_Texto do exercício:_
Operação Meia Verdade em Manaus desmonta esquema de venda de meia-passagem por meio de cadastros falsos de estudantes, com prisões temporárias, buscas e prejuízos estimados em milhões
Quatro pessoas foram presas nesta quinta-feira, durante a Operação Meia Verdade, acusadas de integrar um grupo que aplicava o golpe da meia-passagem por meio de cadastros falsos de estudantes. A ação cumpriu mandados em diferentes bairros de Manaus e continua com procuras por suspeitos foragidos.
O esquema, segundo investigação, começou nas redes sociais, onde eram oferecidas vagas em instituições de ensino de fachada, com a finalidade de efetuar o cadastro e obter o benefício irregular.
As informações sobre a operação e os dados das investigações foram divulgados pela Polícia Civil e pelo Sindicato das Empresas de Transporte de Passageiros do Estado do Amazonas, Sinetram, conforme informação divulgada pela Polícia Civil e pelo Sinetram.
Como funcionava o golpe da meia-passagem
O grupo se passava por instituições de ensino fictícias nas redes sociais e oferecia a venda da meia-passagem a pessoas que não tinham direito ao benefício. O golpe ocorria na etapa inicial do processo, quando os dados dos supostos estudantes eram inseridos no sistema público de cadastro.
De acordo com o delegado Charles Araújo, “A fraude foi detectada em dezembro de 2025, quando o Sindicato das Empresas de Transporte de Passageiros do Estado do Amazonas (Sinetram) identificou um volume atípico de inscrições vinculadas a escolas, muitas das quais eram fictícias ou inexistentes, que anunciavam na internet a venda de meia passagem para pessoas sem direito ao benefício”, explicou o delegado.
Segundo a Polícia Civil, o esquema causou prejuízo estimado em R$ 3 milhões com o comércio ilegal de meia-passagem, valor que representa apenas parte do impacto identificado até o momento.
Prisões, mandados e pessoas procuradas
A operação cumpriu nove mandados judiciais, sendo quatro de prisão temporária e cinco de busca e apreensão. As prisões temporárias foram contra dois homens, de 32 e 41 anos, e duas mulheres, de 28 e 29 anos, realizadas em diferentes bairros da capital.
Outras duas pessoas seguem sendo procuradas pela polícia. Uma delas foi identificada como Wallace Avelar Rodrigues. Informações sobre o paradeiro do suspeito podem ser repassadas aos números (92) 98827-8814 ou 3667-7543, do Nurrc, 197 ou (92) 3667-7575, da PC-AM, ou pelo 181, da Secretaria de Segurança Pública do Amazonas, SSP-AM.
Os presos vão responder pelos crimes de associação criminosa, estelionato e inserção de dados falsos em sistemas de informação, e permanecerão à disposição da Justiça.
Impacto financeiro e posição do Sinetram
O gerente de Operações do Sinetram, Tarcío Marques, afirmou que o prejuízo pode ser ainda maior, e trouxe uma estimativa que amplia o impacto financeiro do esquema. “O grupo causou um impacto de cerca de R$ 6 milhões no pagamento de subsídios, que acabam sendo arcados pela população. O Sinetram só emite o cartão após autorização do sistema público, o que indica que a fraude acontece no cadastro feito pelas instituições”, afirmou.

_Atividade:_
Indique se cada afirmação a seguir está de acordo com a reportagem sobre a Operação Meia Verdade, respondendo sim ou não e citando literalmente as palavras do texto que decidem a questão. (a) A fraude foi detectada em dezembro de 2025. (b) A operação cumpriu seis mandados de prisão temporária. (c) O Sinetram emite o cartão antes da autorização do sistema público.

_Dados para análise:_
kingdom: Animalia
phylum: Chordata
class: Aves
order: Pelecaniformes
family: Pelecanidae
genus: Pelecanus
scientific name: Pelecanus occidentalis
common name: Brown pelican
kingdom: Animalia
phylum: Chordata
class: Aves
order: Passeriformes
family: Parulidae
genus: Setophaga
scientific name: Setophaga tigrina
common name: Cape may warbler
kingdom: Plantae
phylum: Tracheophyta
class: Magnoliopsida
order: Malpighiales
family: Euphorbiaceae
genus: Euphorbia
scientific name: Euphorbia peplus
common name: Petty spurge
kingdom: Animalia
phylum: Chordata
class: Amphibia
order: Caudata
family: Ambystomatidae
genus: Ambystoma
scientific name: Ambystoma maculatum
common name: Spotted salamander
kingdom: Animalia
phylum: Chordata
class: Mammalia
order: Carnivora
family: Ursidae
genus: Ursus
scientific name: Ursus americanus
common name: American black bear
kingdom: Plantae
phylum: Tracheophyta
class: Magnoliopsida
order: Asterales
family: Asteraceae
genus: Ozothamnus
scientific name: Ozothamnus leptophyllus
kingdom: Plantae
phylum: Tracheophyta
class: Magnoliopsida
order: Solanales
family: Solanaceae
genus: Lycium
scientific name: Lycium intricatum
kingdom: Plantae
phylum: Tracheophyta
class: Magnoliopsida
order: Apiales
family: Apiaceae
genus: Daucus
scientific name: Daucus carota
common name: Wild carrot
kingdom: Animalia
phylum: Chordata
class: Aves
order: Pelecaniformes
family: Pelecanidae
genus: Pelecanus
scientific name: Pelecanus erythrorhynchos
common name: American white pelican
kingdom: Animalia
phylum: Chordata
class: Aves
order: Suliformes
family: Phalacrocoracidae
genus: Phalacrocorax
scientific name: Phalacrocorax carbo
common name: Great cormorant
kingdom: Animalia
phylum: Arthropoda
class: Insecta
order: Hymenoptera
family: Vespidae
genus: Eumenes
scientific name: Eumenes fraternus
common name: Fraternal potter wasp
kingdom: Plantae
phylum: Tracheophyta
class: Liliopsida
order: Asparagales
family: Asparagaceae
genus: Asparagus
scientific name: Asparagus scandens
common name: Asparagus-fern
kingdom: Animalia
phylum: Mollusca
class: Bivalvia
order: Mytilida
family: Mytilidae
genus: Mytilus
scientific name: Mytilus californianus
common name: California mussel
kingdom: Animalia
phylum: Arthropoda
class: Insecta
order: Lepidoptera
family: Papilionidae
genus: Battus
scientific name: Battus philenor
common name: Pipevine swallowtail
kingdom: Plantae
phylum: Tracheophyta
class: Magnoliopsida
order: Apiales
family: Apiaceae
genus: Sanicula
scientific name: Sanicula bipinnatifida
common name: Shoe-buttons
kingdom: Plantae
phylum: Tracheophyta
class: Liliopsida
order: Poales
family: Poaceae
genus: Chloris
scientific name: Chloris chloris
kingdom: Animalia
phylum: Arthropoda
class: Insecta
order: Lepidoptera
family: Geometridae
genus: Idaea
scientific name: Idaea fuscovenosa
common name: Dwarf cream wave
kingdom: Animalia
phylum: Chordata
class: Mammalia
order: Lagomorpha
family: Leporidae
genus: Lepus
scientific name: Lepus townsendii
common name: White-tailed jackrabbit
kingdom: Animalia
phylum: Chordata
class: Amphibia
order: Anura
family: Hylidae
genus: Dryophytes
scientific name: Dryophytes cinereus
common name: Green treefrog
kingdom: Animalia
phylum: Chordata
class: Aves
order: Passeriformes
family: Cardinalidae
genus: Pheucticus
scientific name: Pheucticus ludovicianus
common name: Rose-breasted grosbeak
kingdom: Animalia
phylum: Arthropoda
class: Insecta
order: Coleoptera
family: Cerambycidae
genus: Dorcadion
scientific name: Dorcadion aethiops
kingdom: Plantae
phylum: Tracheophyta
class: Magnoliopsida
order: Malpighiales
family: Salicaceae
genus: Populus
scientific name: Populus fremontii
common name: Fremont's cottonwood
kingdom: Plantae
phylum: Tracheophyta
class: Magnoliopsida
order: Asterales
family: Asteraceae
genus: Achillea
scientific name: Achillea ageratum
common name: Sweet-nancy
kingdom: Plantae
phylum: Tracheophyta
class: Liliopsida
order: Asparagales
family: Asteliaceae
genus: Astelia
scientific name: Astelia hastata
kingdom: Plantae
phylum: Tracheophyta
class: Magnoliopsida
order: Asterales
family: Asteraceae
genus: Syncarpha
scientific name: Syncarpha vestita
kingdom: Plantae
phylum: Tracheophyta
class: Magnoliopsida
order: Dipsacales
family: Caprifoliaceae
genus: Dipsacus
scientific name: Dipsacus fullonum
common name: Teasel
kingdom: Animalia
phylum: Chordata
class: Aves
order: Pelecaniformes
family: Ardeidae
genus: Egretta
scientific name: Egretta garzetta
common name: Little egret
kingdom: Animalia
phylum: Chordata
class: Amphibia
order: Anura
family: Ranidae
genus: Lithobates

_Sua resposta:_
(a) Sim: "A fraude foi detectada em dezembro de 2025".
(b) Não: "sendo quatro de prisão temporária e cinco de busca e apreensão".
(c) Não: "O Sinetram só emite o cartão após autorização do sistema público".